# Task details:
What lines below include the string "post"? Pick them out and copy them.

# Dataset records:
────────────────────────────────────────
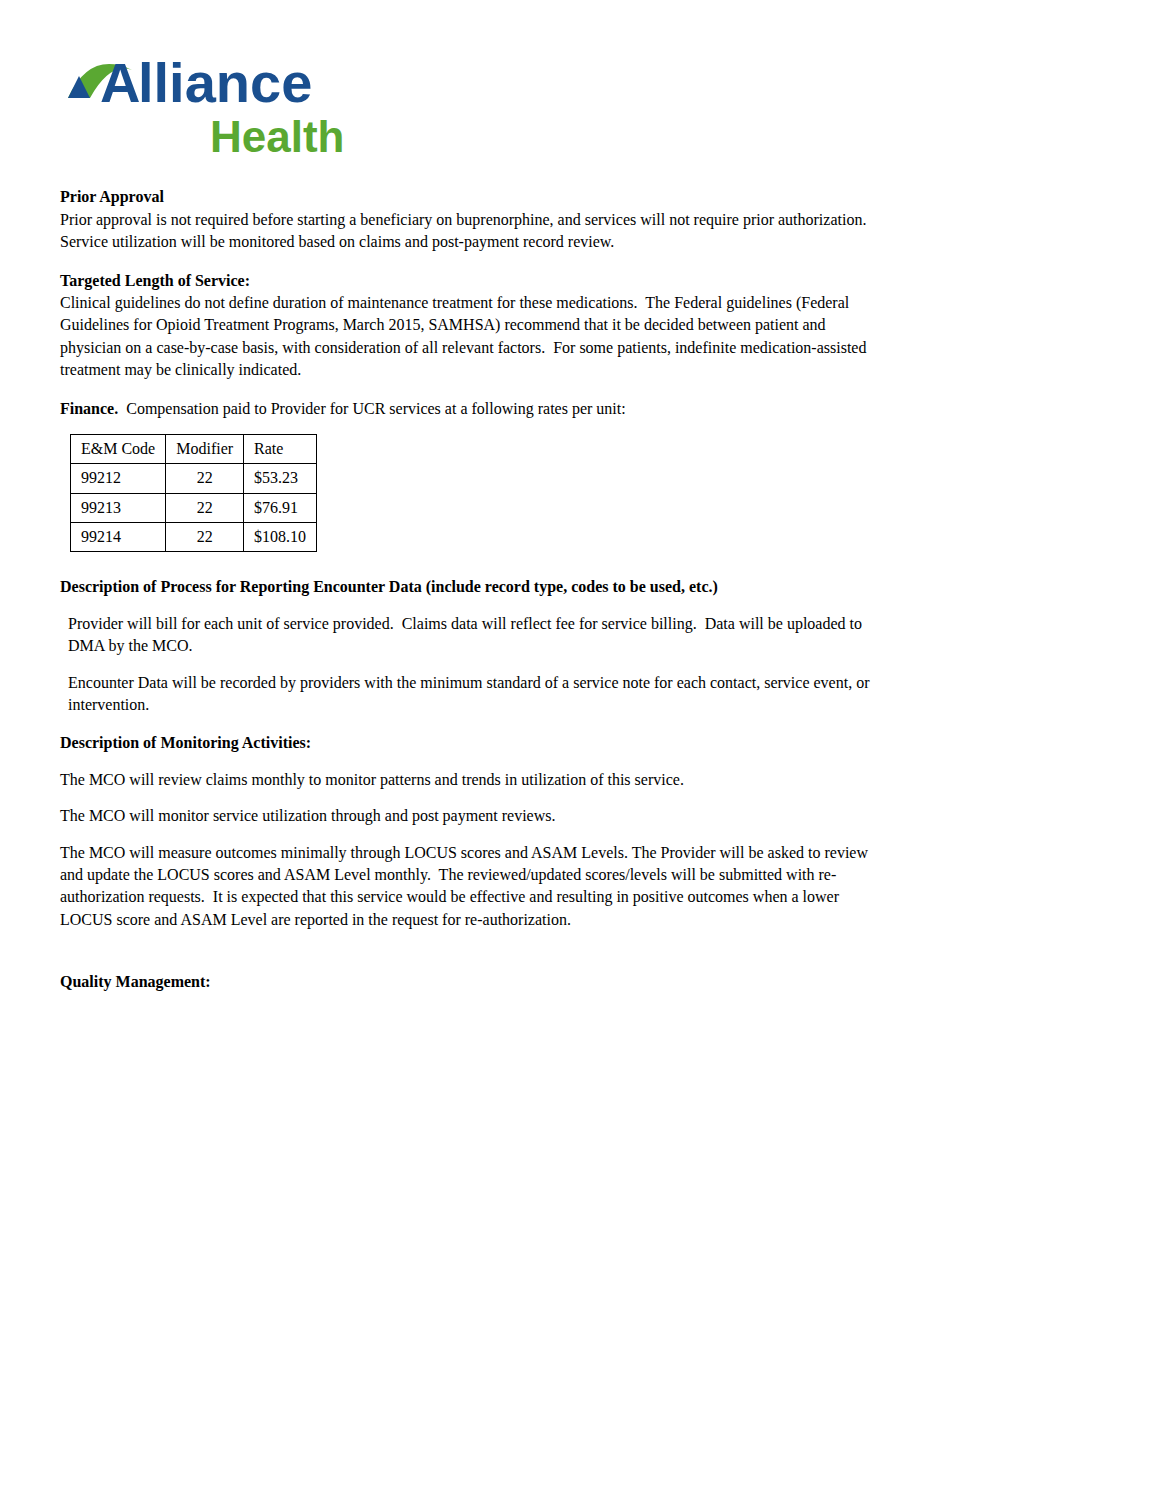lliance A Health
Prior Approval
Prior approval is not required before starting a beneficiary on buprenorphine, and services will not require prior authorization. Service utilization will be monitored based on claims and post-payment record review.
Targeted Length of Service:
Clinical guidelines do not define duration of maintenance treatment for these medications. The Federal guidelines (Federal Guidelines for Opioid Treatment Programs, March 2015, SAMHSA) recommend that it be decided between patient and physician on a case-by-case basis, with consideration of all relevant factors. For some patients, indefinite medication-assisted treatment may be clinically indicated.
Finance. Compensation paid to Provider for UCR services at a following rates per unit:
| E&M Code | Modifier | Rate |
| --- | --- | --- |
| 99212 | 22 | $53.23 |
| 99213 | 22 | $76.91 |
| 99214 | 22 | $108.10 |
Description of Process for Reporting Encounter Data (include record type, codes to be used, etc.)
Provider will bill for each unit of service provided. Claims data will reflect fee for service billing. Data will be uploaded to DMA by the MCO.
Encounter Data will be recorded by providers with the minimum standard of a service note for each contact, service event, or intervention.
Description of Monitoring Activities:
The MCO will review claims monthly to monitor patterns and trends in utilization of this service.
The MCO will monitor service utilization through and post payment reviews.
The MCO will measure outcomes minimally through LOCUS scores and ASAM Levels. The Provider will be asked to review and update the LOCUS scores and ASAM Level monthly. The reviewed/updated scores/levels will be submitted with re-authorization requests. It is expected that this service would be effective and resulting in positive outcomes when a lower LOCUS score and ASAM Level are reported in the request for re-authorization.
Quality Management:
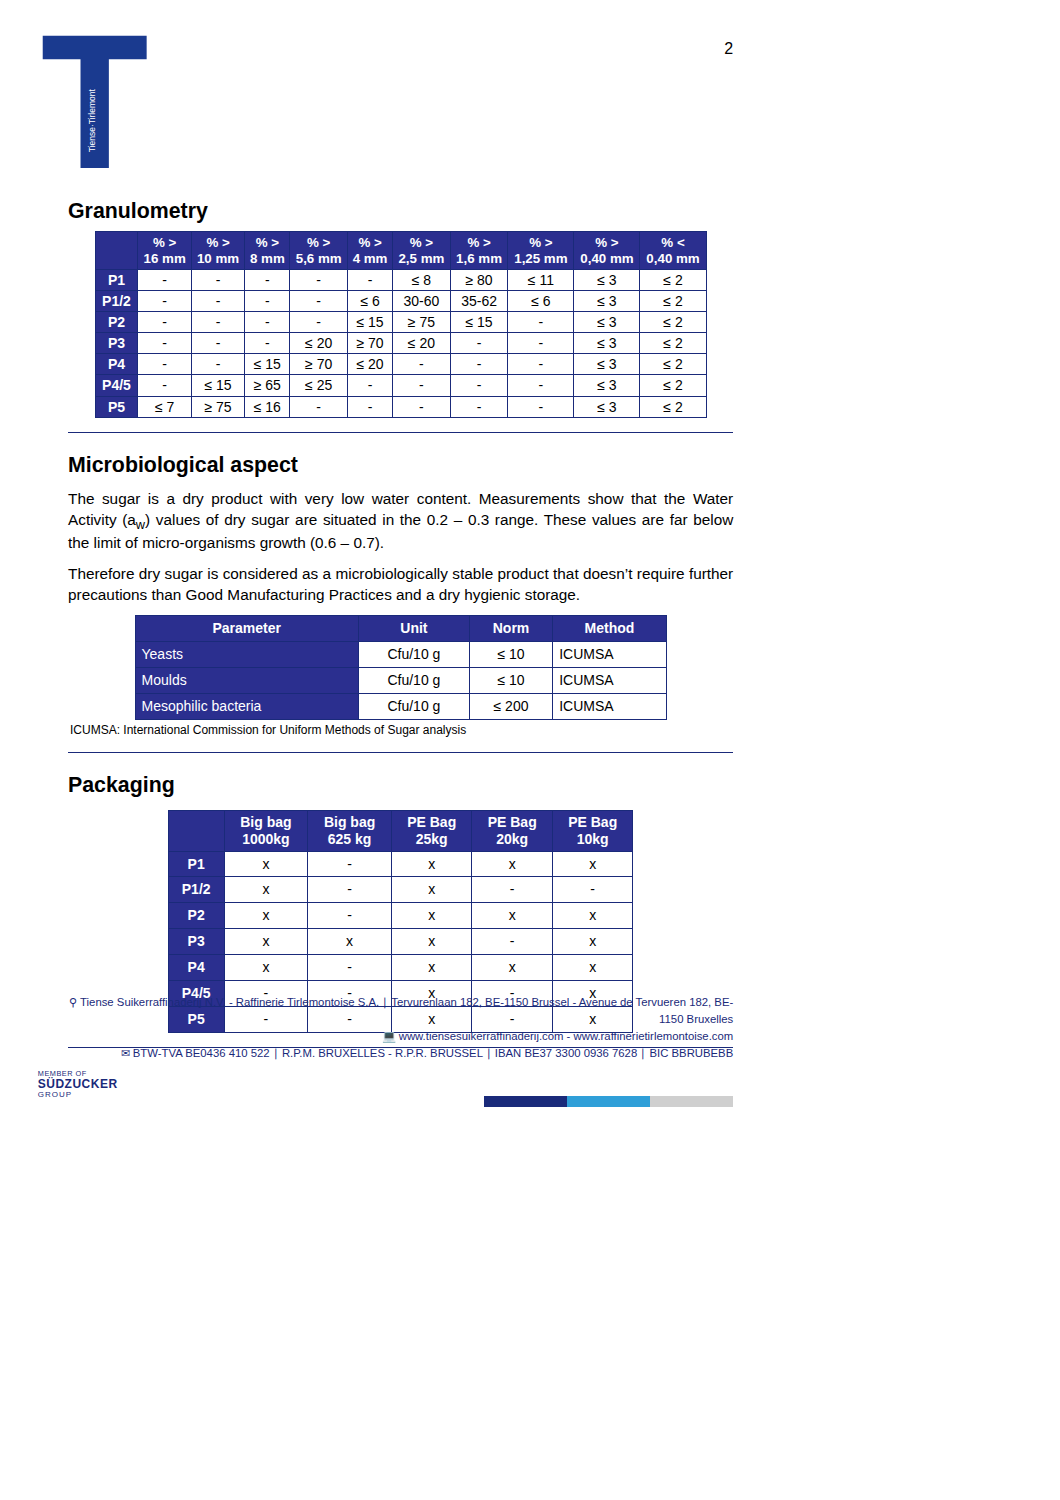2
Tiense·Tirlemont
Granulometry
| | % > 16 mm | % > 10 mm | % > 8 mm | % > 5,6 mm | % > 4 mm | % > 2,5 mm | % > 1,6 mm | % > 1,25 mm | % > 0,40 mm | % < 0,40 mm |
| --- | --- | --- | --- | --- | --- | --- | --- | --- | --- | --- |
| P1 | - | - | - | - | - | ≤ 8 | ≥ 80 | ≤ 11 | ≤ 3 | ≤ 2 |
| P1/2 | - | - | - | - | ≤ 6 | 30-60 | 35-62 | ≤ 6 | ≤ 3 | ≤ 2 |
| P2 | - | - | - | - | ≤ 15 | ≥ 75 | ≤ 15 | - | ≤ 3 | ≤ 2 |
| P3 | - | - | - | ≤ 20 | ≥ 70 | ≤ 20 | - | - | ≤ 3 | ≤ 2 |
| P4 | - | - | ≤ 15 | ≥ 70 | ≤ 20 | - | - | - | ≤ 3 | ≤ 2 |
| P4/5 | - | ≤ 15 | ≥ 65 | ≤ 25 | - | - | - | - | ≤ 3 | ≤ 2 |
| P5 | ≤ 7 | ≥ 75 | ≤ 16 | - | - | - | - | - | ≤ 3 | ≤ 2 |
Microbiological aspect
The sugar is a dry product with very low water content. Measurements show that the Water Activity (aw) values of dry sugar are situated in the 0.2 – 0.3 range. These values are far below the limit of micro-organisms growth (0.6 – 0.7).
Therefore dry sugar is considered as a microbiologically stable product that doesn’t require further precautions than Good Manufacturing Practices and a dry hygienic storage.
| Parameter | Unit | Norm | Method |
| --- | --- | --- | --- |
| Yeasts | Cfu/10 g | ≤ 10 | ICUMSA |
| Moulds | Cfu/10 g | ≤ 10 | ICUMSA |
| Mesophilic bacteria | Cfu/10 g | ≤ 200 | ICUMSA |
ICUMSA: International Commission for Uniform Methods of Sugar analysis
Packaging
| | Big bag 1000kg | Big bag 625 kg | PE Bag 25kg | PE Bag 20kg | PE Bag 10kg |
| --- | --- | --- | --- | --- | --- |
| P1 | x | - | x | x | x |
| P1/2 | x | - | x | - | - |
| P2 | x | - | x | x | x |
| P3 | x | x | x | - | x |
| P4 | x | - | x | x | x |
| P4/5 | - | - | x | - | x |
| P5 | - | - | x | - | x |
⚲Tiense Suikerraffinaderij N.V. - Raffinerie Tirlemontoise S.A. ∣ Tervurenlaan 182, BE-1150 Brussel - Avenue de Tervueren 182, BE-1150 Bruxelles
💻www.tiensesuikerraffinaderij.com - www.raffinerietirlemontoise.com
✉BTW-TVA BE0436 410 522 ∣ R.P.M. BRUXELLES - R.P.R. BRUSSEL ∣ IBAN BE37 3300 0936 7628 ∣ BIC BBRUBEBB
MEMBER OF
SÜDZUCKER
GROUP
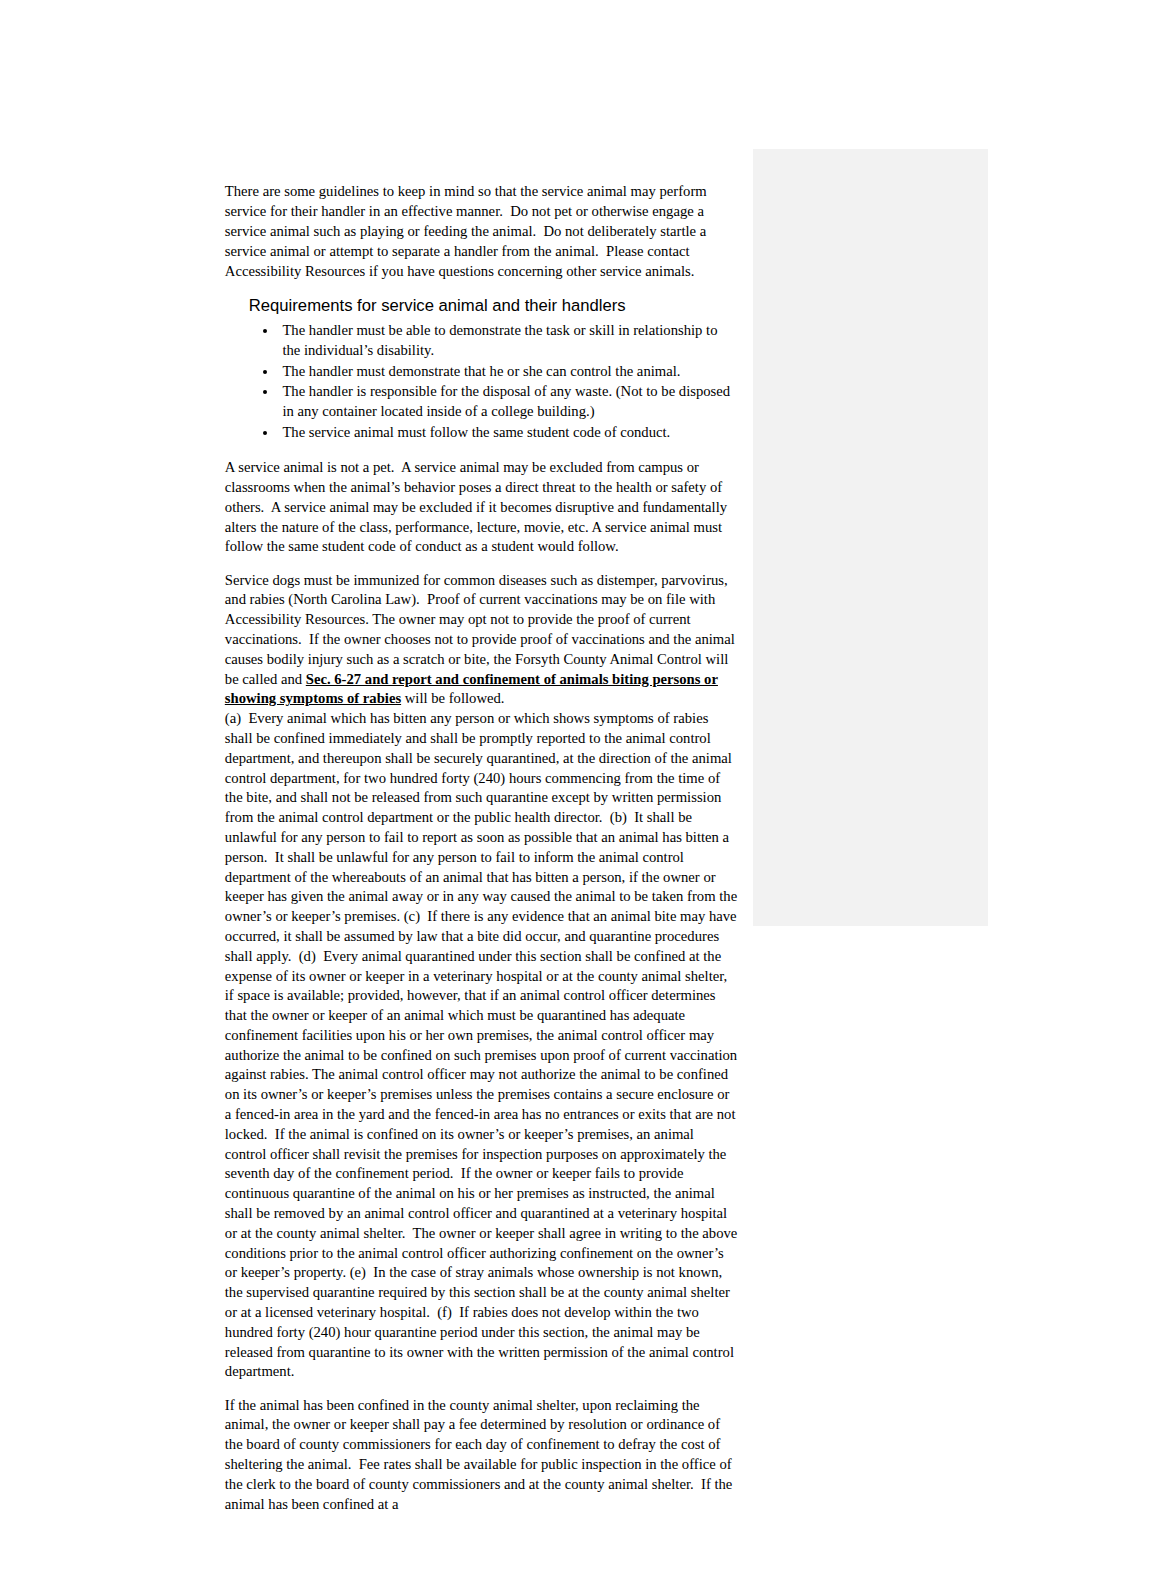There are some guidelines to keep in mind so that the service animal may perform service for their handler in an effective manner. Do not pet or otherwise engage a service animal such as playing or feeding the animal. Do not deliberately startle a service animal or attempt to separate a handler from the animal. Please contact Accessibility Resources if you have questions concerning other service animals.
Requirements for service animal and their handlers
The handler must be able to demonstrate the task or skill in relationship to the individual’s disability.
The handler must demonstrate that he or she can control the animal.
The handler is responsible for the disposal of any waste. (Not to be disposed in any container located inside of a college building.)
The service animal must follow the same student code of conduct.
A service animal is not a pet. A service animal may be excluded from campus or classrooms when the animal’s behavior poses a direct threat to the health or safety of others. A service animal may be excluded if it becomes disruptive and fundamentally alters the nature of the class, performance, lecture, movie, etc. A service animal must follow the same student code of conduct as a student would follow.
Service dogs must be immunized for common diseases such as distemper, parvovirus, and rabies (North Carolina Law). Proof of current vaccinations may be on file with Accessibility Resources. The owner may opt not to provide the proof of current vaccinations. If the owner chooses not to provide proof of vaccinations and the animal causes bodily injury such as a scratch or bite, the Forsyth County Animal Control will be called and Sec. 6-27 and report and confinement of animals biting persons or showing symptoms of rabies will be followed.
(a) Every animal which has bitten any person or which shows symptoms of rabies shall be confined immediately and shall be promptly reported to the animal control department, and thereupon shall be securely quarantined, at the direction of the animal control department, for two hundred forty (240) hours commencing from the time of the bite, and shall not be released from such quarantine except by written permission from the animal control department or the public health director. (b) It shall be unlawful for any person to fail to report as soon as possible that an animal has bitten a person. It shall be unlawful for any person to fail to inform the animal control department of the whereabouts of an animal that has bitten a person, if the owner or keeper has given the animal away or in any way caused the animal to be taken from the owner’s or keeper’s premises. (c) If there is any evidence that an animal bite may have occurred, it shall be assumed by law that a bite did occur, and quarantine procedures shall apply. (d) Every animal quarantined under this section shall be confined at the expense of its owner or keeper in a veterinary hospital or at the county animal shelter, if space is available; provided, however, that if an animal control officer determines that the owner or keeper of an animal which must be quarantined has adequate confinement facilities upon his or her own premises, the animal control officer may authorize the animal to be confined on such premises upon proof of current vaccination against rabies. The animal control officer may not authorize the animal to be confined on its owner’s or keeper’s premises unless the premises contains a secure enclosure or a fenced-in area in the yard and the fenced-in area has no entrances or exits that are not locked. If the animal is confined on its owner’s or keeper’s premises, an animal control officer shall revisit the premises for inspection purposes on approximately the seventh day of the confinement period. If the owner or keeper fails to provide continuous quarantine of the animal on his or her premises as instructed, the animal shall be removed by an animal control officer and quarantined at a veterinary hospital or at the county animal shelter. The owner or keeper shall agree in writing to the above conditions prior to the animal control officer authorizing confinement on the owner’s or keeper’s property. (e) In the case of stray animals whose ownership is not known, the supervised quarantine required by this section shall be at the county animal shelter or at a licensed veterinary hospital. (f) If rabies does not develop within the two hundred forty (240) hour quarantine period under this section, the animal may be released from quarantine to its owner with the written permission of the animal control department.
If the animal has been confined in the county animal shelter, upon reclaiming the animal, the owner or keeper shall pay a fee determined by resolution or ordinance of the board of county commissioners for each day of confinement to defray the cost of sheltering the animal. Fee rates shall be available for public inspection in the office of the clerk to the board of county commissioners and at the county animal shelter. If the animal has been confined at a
────────────────────────────────────────
# Response below:
Prior approval is not required before starting a beneficiary on buprenorphine, and services will not require prior authorization. Service utilization will be monitored based on claims and post-payment record review.
The MCO will monitor service utilization through and post payment reviews.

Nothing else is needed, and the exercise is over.